LSTM as decoder

harshraj22 · January 14, 2021, 2:15pm

consider the case of machine translation using encoder decoder architecture. Consider the case when nn.Lstm is used as encoder as well as decoder. Assume the number of nn.LstmCell in both is 5.

In case of encoder, during the forward propagation, we send a batch of sentences, and for each sentence, word_i is passed as input to LstmCell_i. This Lstm finally returns the hidden state to decoder.

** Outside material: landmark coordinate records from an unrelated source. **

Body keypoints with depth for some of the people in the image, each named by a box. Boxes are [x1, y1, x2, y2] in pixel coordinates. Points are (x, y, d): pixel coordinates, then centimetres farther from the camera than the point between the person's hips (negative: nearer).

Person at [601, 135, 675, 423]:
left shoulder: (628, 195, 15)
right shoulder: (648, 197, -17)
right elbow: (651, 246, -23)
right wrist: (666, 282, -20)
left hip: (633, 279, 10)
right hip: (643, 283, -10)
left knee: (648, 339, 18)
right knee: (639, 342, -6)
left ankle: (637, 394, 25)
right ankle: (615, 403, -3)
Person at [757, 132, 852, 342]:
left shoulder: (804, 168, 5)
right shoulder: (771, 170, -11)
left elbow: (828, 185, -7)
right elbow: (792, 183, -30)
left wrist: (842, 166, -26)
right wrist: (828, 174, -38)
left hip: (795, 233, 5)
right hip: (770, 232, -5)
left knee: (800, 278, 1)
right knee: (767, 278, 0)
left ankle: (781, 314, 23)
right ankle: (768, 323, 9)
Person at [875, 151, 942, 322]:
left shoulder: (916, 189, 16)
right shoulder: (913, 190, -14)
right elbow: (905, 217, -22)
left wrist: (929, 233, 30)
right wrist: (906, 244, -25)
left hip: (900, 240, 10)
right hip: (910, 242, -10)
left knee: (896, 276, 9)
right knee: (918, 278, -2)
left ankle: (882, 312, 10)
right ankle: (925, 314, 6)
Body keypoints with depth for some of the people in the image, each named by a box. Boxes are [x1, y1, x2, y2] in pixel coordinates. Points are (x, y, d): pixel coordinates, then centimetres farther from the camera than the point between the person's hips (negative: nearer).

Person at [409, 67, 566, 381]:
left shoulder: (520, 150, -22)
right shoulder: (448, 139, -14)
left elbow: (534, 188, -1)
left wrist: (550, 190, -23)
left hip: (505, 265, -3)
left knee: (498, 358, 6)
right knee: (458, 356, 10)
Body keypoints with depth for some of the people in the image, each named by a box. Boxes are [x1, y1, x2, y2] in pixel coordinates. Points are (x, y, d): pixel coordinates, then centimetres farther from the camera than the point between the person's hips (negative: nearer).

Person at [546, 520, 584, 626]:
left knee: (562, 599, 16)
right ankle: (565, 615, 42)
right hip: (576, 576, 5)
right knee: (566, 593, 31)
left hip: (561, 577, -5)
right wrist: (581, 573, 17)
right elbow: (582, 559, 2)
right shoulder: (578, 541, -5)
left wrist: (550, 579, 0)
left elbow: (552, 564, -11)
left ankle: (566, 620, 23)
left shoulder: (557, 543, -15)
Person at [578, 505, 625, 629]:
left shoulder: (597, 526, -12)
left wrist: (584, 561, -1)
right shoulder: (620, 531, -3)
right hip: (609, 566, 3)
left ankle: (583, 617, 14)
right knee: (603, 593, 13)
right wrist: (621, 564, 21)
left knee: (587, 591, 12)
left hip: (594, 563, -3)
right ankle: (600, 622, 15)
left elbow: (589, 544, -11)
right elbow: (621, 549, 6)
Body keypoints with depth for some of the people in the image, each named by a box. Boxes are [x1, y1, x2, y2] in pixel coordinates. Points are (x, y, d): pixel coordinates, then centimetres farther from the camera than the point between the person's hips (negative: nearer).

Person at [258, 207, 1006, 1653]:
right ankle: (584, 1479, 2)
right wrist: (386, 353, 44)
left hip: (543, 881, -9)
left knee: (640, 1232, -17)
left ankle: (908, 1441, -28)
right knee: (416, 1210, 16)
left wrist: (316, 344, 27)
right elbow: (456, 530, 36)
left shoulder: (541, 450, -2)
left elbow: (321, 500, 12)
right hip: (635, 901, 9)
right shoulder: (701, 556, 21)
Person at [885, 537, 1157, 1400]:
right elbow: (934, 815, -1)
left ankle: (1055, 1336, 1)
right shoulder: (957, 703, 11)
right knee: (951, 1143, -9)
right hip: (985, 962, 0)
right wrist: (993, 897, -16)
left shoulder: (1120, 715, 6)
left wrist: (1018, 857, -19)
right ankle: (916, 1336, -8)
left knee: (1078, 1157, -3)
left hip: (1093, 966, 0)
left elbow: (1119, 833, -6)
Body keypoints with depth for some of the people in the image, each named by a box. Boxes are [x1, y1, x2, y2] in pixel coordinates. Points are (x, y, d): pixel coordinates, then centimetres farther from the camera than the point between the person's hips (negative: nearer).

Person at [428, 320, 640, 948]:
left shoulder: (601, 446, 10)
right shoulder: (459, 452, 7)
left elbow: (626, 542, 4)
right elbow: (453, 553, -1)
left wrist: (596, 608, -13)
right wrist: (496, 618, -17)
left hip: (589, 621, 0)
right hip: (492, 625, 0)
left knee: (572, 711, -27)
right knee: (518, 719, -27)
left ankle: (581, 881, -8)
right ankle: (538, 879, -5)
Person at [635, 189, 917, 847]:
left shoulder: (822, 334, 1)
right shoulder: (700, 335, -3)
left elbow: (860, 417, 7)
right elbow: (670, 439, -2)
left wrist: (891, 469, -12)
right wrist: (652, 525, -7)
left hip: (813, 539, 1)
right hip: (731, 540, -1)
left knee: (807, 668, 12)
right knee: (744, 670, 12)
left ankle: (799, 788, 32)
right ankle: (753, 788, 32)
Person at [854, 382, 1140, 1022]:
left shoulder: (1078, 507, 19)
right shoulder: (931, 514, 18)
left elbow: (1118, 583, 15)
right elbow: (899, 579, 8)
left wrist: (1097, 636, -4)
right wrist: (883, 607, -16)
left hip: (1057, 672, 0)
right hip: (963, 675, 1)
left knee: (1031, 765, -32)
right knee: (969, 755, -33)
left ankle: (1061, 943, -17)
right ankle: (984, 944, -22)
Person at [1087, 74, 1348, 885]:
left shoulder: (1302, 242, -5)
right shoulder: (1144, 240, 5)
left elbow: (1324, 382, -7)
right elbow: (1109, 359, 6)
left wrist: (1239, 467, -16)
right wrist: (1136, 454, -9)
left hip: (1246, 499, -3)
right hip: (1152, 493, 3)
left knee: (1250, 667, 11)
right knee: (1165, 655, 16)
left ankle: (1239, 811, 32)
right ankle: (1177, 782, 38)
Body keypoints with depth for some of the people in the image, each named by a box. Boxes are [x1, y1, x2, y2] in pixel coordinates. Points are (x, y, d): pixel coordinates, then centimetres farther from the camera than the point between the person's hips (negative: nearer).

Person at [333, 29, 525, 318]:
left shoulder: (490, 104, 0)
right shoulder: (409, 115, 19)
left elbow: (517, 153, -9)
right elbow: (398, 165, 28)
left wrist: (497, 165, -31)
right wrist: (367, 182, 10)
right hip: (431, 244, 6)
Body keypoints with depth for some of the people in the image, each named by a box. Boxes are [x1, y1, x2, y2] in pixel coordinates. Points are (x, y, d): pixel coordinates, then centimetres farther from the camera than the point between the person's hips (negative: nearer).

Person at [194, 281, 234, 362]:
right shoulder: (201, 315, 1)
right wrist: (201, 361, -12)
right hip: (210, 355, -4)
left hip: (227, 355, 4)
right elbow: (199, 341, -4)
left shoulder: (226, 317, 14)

In case of decoder, for each sentence, a loop is created, whose length is the length of sentence we want to generate. Each word is generated by passing previous word (and hidden state) through Lstm. The lstm with 5 layer is used to encode a sentence in encoder, while it is used to generate a word in decoder. Does this mean, while decoding, each word has to pass through each 5 LstmCell and the output of final cell predicts the word ?

Please correct me if I am wrong.

ps. I have already gone through this discussion.

miro · January 14, 2021, 4:03pm

This isn’t how forward prop of an LSTM works. The word is always passed into LstmCell_0, then the output of LstmCell_0 goes into LstmCell_1, etc.

harshraj22 · January 14, 2021, 4:51pm

Can you give a little more detail ?
and so, the final prediction for each word comes from the output of last LstmCell ? And does this mean images like this about Lstm are completely misleading ? (which show that each word is fed to each LstmCell) ?

miro · January 14, 2021, 6:33pm

each word is fed to each LstmCell

Those are in fact the same LstmCell unrolled, not different LstmCells.

vdw · January 15, 2021, 3:02am

That’s probably your misunderstanding. There is not a list of cells, but only cell that is recurrently used until a stop condiation is met – for the encoder, when the last word/item in the sequences as been processed.

The output of the cell at time i is used as input of the cell at the next time step i+1.

The illustrations you’ve linked just show the “unrolled” network to better visualize the sequential nature of the processing. All the cells are indeed the same cell. See the image below: both representations show the same network – left with the recurrent connection and right unrolled to better see how the sequence is processed.